Progress is not usually not linear. Have you ever seen this graphic?
this post, I talked about how I saw some sort of improvement during every previous round of fertility treatment I had undergone. Eventually, that line stopped climbing upward, but I (and my fertility team) have continued to move forward. Avoiding trial and error, turning a blind eye to learning from failures, and not implementing small changes are what kill progress. In the face of a difficult goal (obscured by a plateau or a regression), we must recognize these small improvements even when tangible progress is difficult to see. This is the essence of one of my other favorite things to do: project climbing....
Working toward a goal is all about priorities. There are some things that I enjoy doing which happen to directly impede my fertility quest, and it has been a challenge to put them on the back burner. One of these is intense exercise and strength training. During the active part of treatment cycles, it is not recommended to do high intensity or impact exercise anyway, and as you can imagine, significant stress on the body from an exercise program or a rigorous diet/calorie deficit could seriously impede a woman's fertility.

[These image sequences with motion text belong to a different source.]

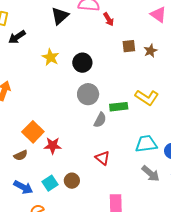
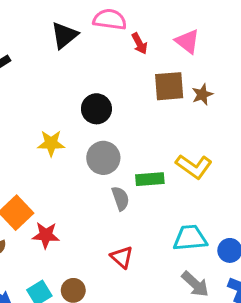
pink triangle: (158, 15) -> (187, 41), moved
brown square: (129, 46) -> (169, 86), size x1.5
yellow star: (51, 57) -> (51, 143), moved, turned -30
gray semicircle: (100, 120) -> (120, 198), turned -49

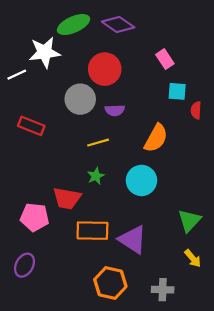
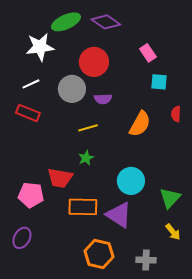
white line: (17, 75) -> (31, 84), moved
red semicircle: (196, 110) -> (176, 114), moved
cyan circle: (141, 180) -> (131, 181), moved

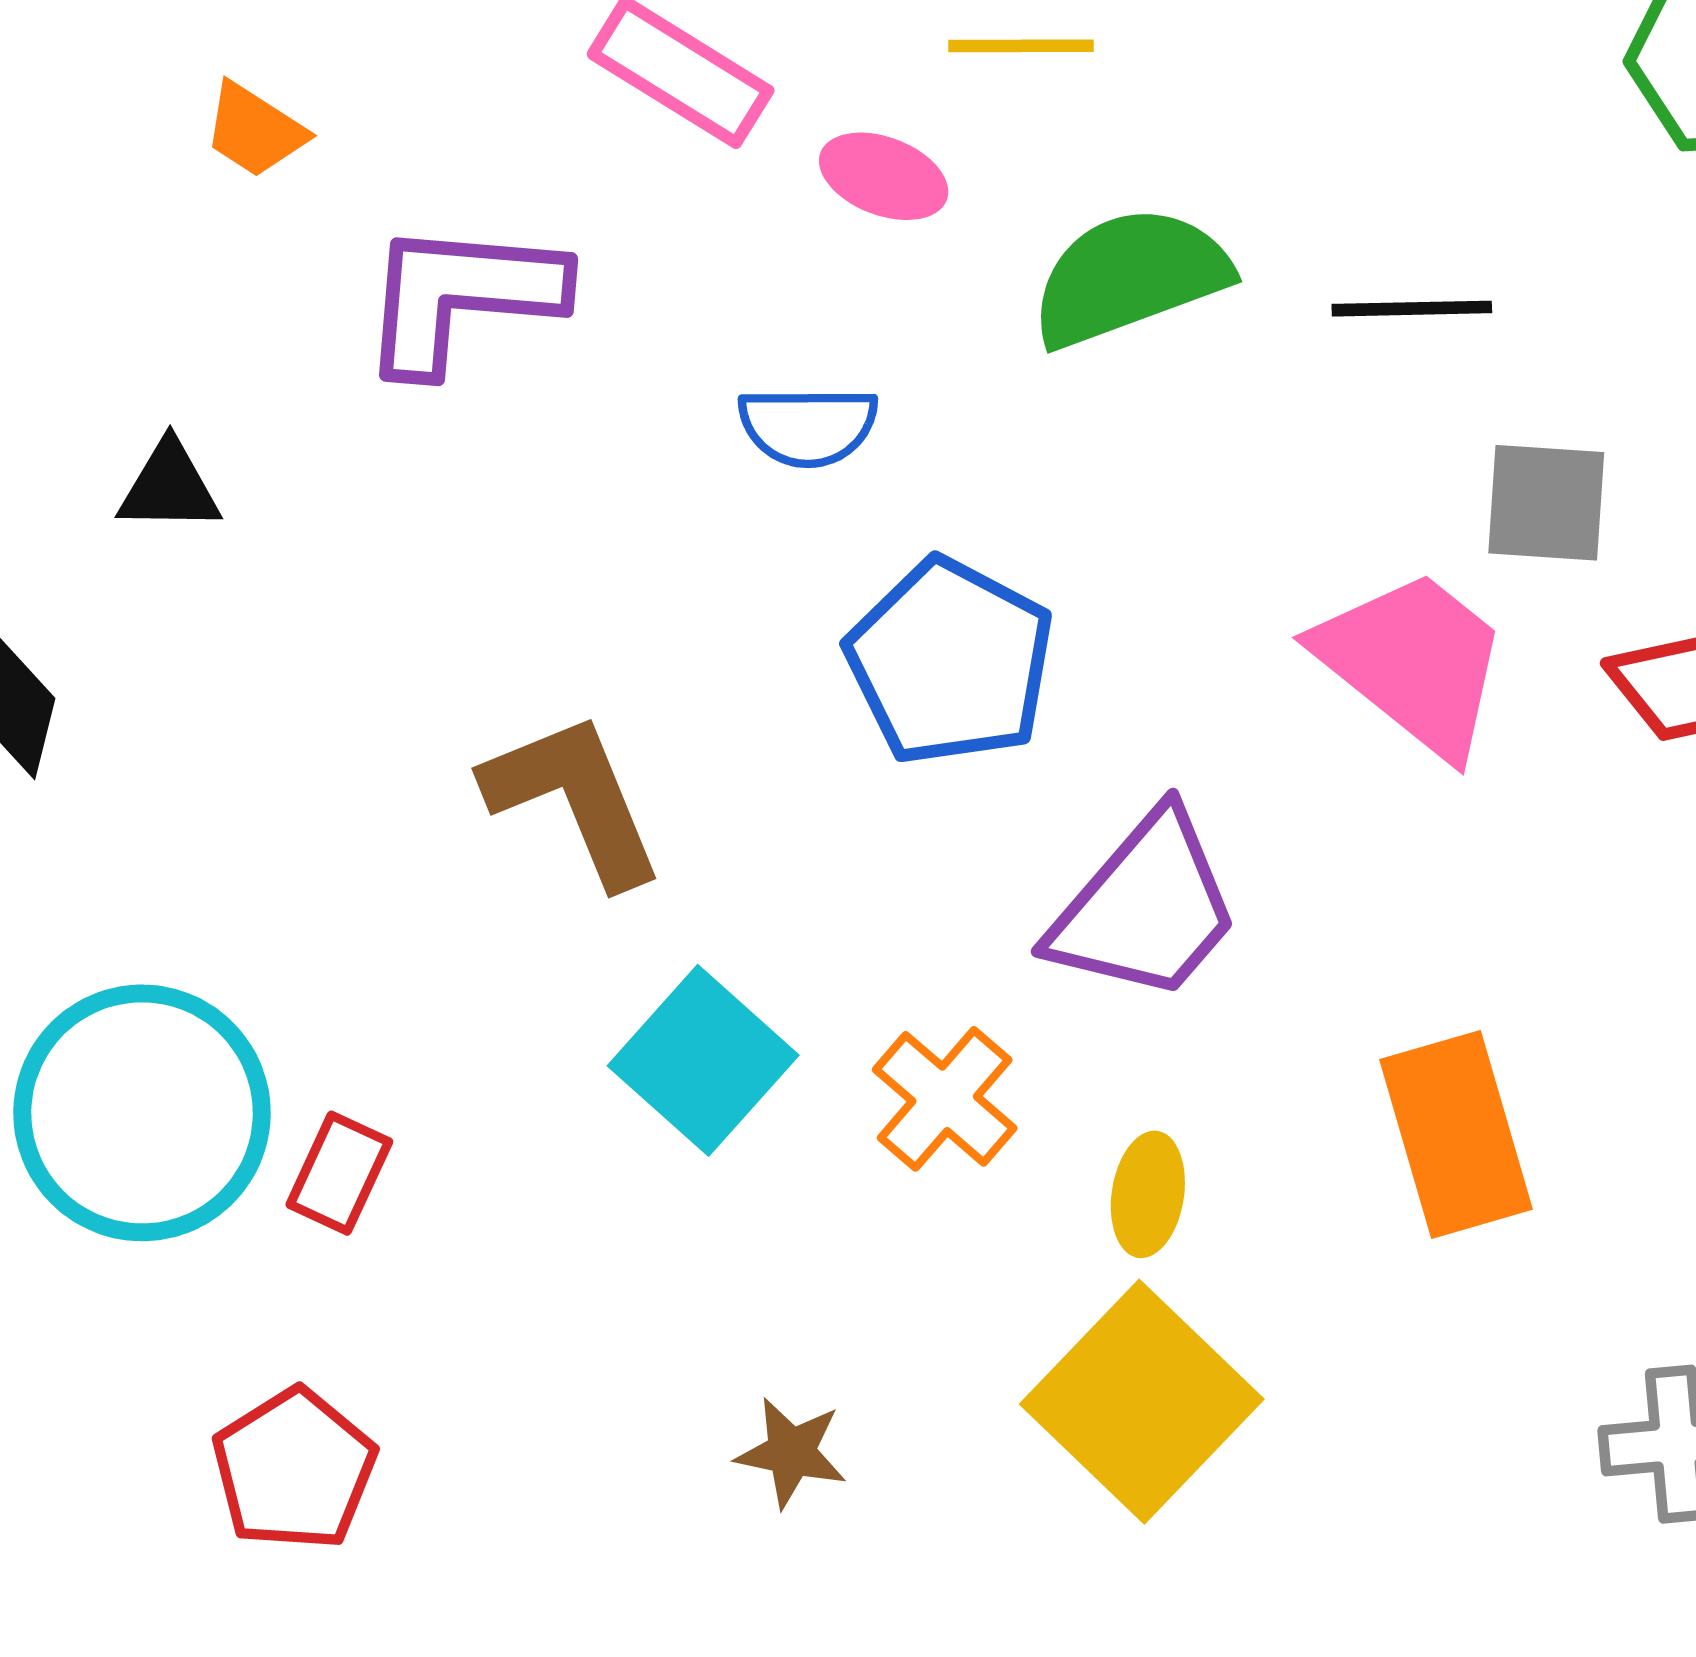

Another thing I have reprioritized this year is rock climbing. While I have still enjoyed the movement of climbing (mainly in the gym between fertility treatment cycles), I have pretty much ignored my love of projecting, training and improving at climbing, including traveling for climbing. Initially, this change was brought on by a period of burnout following a long climbing trip which happened to precede my first IVF cycle, but the persistence of my climbing apathy is a difficult thing to describe. While climbing can be intense and can involve impact in the case of bouldering or controlled falls (thus something I was forced to cut out of my life at times), it can also be relaxing and mellow and thus I could have done more of it if I wanted to. But normally, the climbing style and settings that I prefer involve a tremendous amount of mental as well as physical energy.
It might be somewhat hormonal, but I have not felt enough mental energy to "try hard" at these goal-oriented things that I normally care about and are a big part of my life and social culture. I wrestle with this inner conflict frequently, but I always come back to the idea that climbing and the weight room and travel and projects will always be there. It may be a while until I get serious about them again (especially if I do eventually have a child). Yet this is my only time to try for a pregnancy. It has to be done now. So I need to let go of feeling guilty and conflicted and identity-less....
Loving yourself is a constant and necessary process. I have had to work at this every day: letting go of the shame, the feeling of being inhuman or unwomanly, the feeling of being in limbo and not being myself, all the while accepting my current situation. No matter what steps you take to reach your goals, guilt, shame, and frustration ("Why is it taking me so long?", "I'm not worth of success.", etc.) will stand in the way.
Enough said... except for this great quote:
"I have an everyday religion that works for me.
Love yourself first, and everything else falls into line."
- Lucille Ball
(Source: Start with the Heart, Facebook.com)
Happy holidays to you and best wishes for 2015!